MATERIAL FOR THE TASK —
○ ○ ○ ○
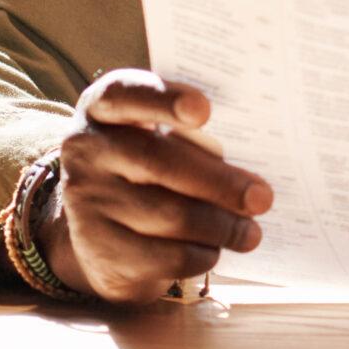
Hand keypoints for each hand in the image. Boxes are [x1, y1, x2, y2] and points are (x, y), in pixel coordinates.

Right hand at [45, 71, 272, 304]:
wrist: (100, 223)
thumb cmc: (150, 162)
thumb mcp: (157, 134)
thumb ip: (193, 132)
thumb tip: (254, 159)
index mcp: (104, 108)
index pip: (124, 92)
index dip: (163, 99)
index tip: (205, 111)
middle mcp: (87, 151)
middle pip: (158, 161)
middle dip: (219, 182)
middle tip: (262, 197)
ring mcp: (86, 202)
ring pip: (166, 215)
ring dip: (220, 227)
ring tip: (251, 232)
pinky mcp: (98, 250)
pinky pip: (161, 256)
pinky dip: (199, 255)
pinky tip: (216, 250)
○ ○ ○ ○
EXERCISE DESCRIPTION —
What belongs in the answer is the line with "ring pip: (166, 215)" plus every later line of the listing, copied word for word and nothing besides.

ANSWER FOR THE TASK —
ring pip: (166, 215)
ring dip: (220, 227)
ring tip: (251, 232)
pinky mcp: (98, 250)
pinky pip: (161, 256)
pinky dip: (199, 255)
pinky tip: (216, 250)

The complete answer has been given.